Palomar Health, an eight-unit healthcare system in the San Diego area, already boasts a menu that’s about 25% to 28% plant-based, says Jim Metzger, director of hospitality. But he’s got a loftier number in mind—60%, by this summer.
The health profile of Palomar’s patients and employees was a big factor in the decision to go plant-heavy. In northern San Diego County, 57% of deaths can be linked to obesity, heart disease, diabetes and cancer, Metzger says. “What are we doing to help prevent that based on the food we serve, and making the public more aware?” he says. “When we look at our mission statement to promote health in the community we serve, promoting health is really saying, ‘We prevent disease.’” Here are some steps Palomar is taking toward meeting its plant-based goal.

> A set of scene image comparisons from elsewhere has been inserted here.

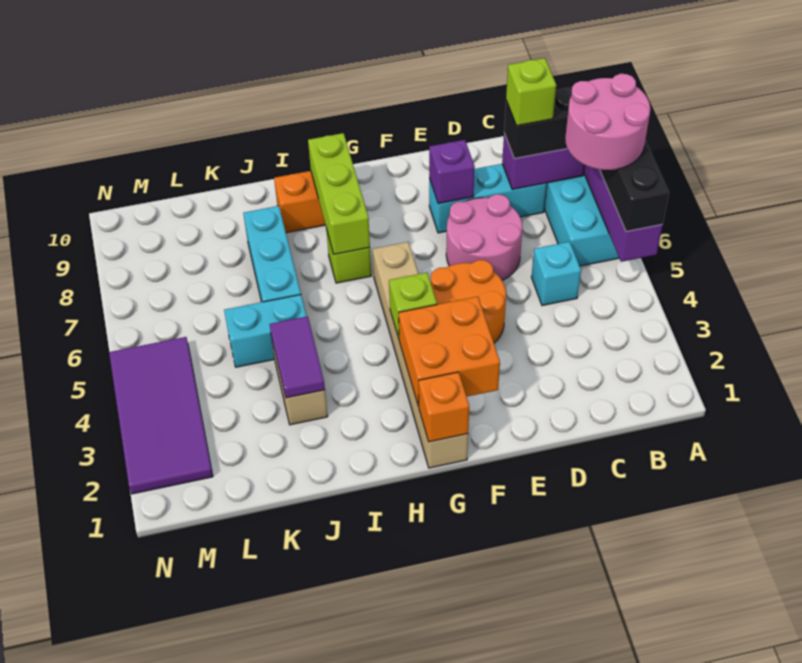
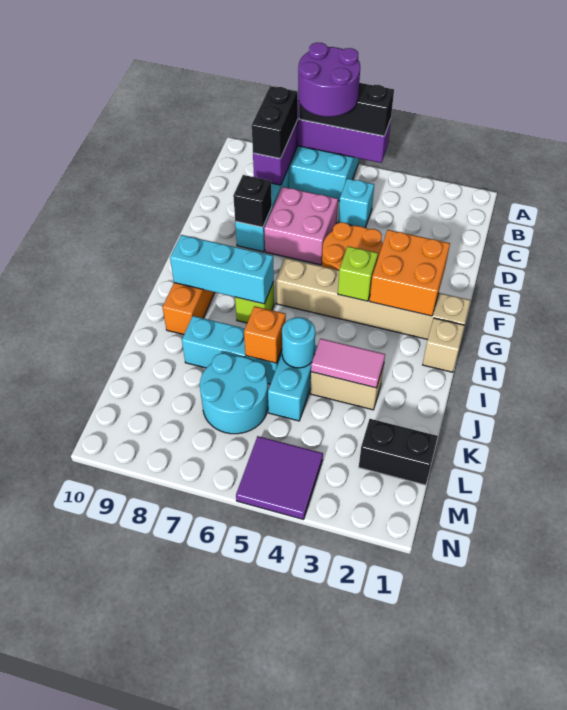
pink round brick A6:B7 level 4 -> purple round brick A6:B7 level 4
lime brick C8 level 4 -> none
pink round brick D6:E7 level 1 -> pink brick D6:E7 level 1
purple brick E8 level 2 -> black brick E8 level 2
orange brick G1 level 2 -> orange brick J6 level 2
none -> tan brick H1 level 1
lime brick H7:H9 level 2 -> cyan brick H7:H9 level 2
purple tile J3:J4 level 2 -> pink tile J3:J4 level 2
none -> cyan round brick J5 level 2
none -> cyan round brick K6:L7 level 1
none -> black brick L1:L2 level 1
purple tile M2:N5 level 1 -> purple tile M4:N5 level 1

Make Meatless Mondays a rallying cry
Metzger’s plan draws attention to the bigger picture of Meatless Monday, which includes environmental factors such as growth patterns, shipping and the transportation of animals. “If you can give up meat one day a week, it will have the same effect as driving a hybrid,” he says, adding that when Palomar instituted Meatless Monday, employees said they made the vegetarian day a habit in their own households.
To make Meatless Monday financially as well as environmentally attractive for diners, Palomar created a frequent Monday card. If customers eat meatless for a full month of Mondays, their fifth meal is free, Metzger says.
Manipulate menus like a restaurant
As Palomar adds vegetable-centric mains like a black bean and quinoa burger and a portobello mushroom burger, it will also roll out a restaurant-style program on patient menus. “Plant-based items like salad and stir-fry are taking more of a center point on room service menus,” Metzger says, adding that he sought team feedback on which menu items to keep and cut while reformatting.
Foodservice directors also need to realize that they can’t do it all when it comes to providing a huge menu, Metzger says. “Somehow at a hospital we feel like we have to be all things to all people, but restaurants have a specific profile,” he says, which feeds into how Palomar is promoting the nutritious factors of its healthier focus to staff and patients.
Capitalize on seasonality
With a location in sunny Southern California, Metzger realizes how lucky he is to be able to buy local produce year-round, and says diners have noticed that both the freshness and quality of Palomar’s produce have changed. Even for operations in areas with more limited growing seasons, such as the Midwest, Metzger says there’s a “tremendous opportunity to follow the seasons,” pointing to chards and root vegetables, as well as quinoa and wild rice as alternative plant-based proteins.
Clean up the impulse-buy zone
The 5-foot zone around the cash registers is the last thing diners see before making a purchase, providing a final point of temptation, Metzger says. Chips and candy were moved to a different location, and healthier options appeared in the checkout line.
Make plant-centric dining actionable
To help diners make low-meat diets a routine, Palomar hospitals host a monthly cooking class led by doctors. Community members leave armed with take-home literature, recipes and new knowledge, and Metzger says there’s already a wait list for the next session. “Two people [in the most recent] class were recent patients at the hospital; one man had double bypass surgery 11 days ago, and here he is in the cooking class,” Metzger says.